Another biodegradation study for 28-days Manometric respirometry test following the OECD guideline 301F was conducted for determining the ready biodegradability of the read across chemical Benzyl butyrate (CAS No. 103-37-7) [UERLStudy Report, Sustainability Support Services (Europe) AB (Report no.103-37-7/01/2015/RBD), 2015]. % Degradation was calculated using the values of BOD and ThOD for test item and reference item. The BOD₂₈value of Benzyl butyrate (CAS No. 103-37-7) was observed to be 1.967 mgO₂/mg. ThOD was calculated as 2.424 mgO₂/mg. Accordingly, the % degradation of the read across item after 28 days of incubation at 20 ± 1°C according to manometric respirometry test was determined to be 81.15%. Based on the results, chemical Benzyl butyrate, under the test conditions, was considered to be readily-Biodegradable at 20 ± 1°C over a period of 28 days.

In a supporting study from authoritative database (J-CHECK, HSDB, 2017 and Envichem, 2014) for the read across chemical 2-phenylethan-1-ol (CAS no. 60-12-8), biodegradation experiment was conducted for 14 days for evaluating the percentage biodegradability of read across substance 2-phenylethan-1-ol.The study was performed according to OECD Guideline 301 C (Ready Biodegradability: Modified MITI Test (I)). Concentration of inoculum i.e, sludge used was 30 mg/l and initial test substance conc. used in the study was 100 mg/l, respectively. The percentage degradation of substance 2-phenylethan-1-ol was determined to be 87, 95 and 100% by BOD, TOC removal and GC parameter in 14 days. Thus, based on percentage degradation, 2-phenylethan-1-ol is considered to be readily biodegradable in nature.

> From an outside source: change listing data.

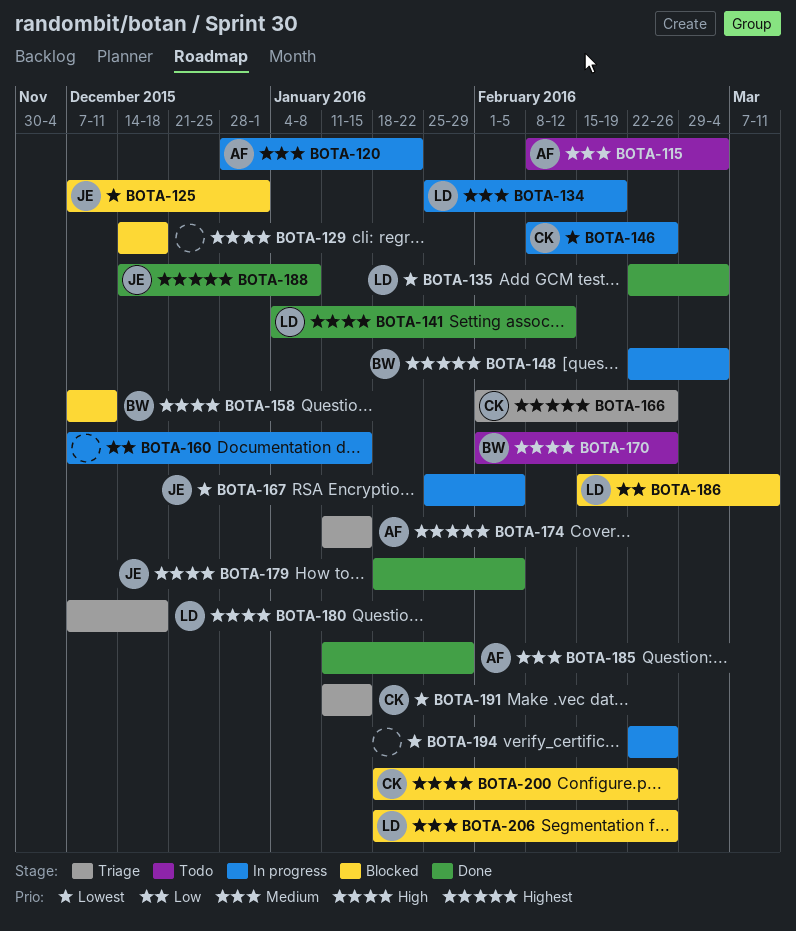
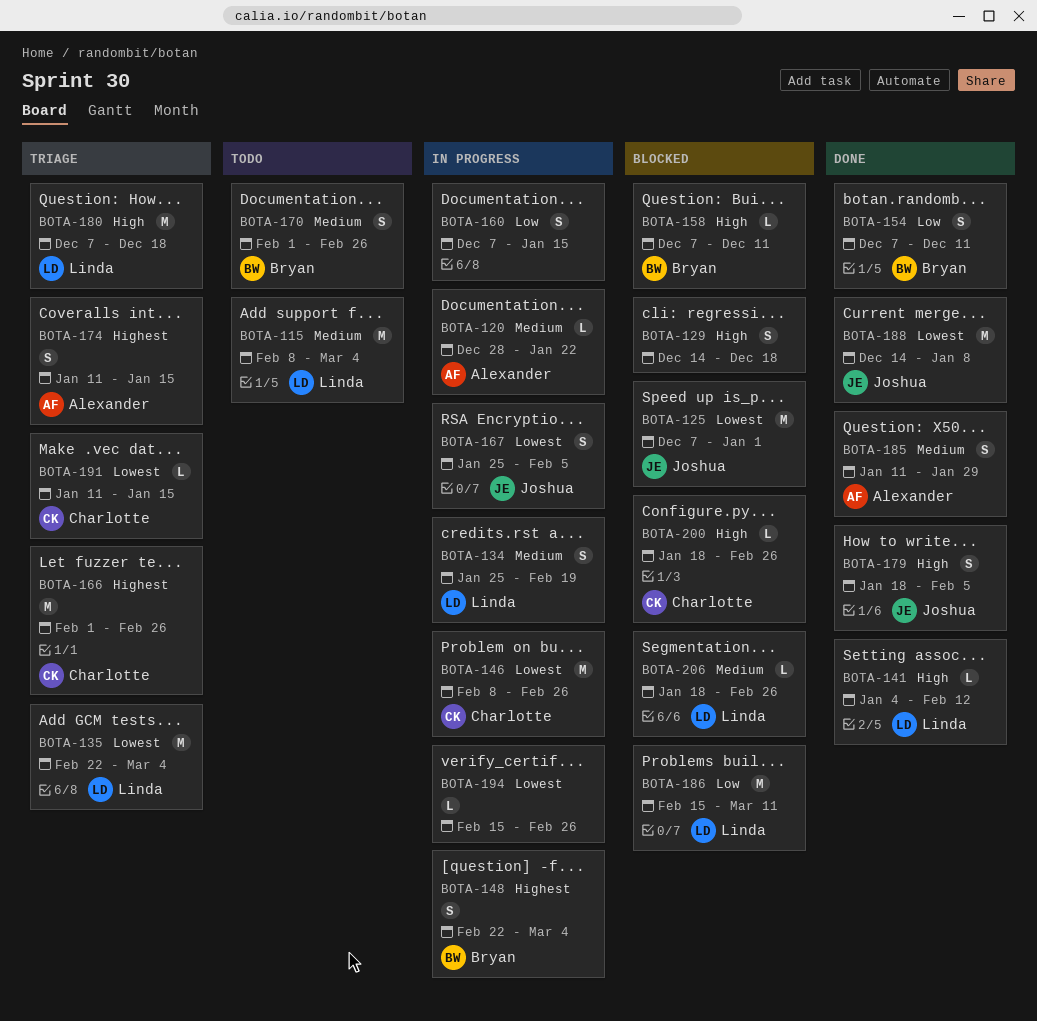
BOTA-115, owner: Alexander -> Linda
BOTA-135, status: Done -> Triage
BOTA-154: none -> present
BOTA-170, priority: High -> Medium
BOTA-188, priority: Highest -> Lowest
BOTA-194, start: Feb 22 -> Feb 15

On the basis of above results for target chemical 2-phenylethyl propanoate (from peer reviewed journal and EPI suite, 2017) and for its read across substance (from study reports and authoritative database J-CHECK, HSDB, 2017 and Envichem, 2014), it can be concluded that the test substance 2-phenylethyl propanoate can be expected to be readily biodegradable in nature.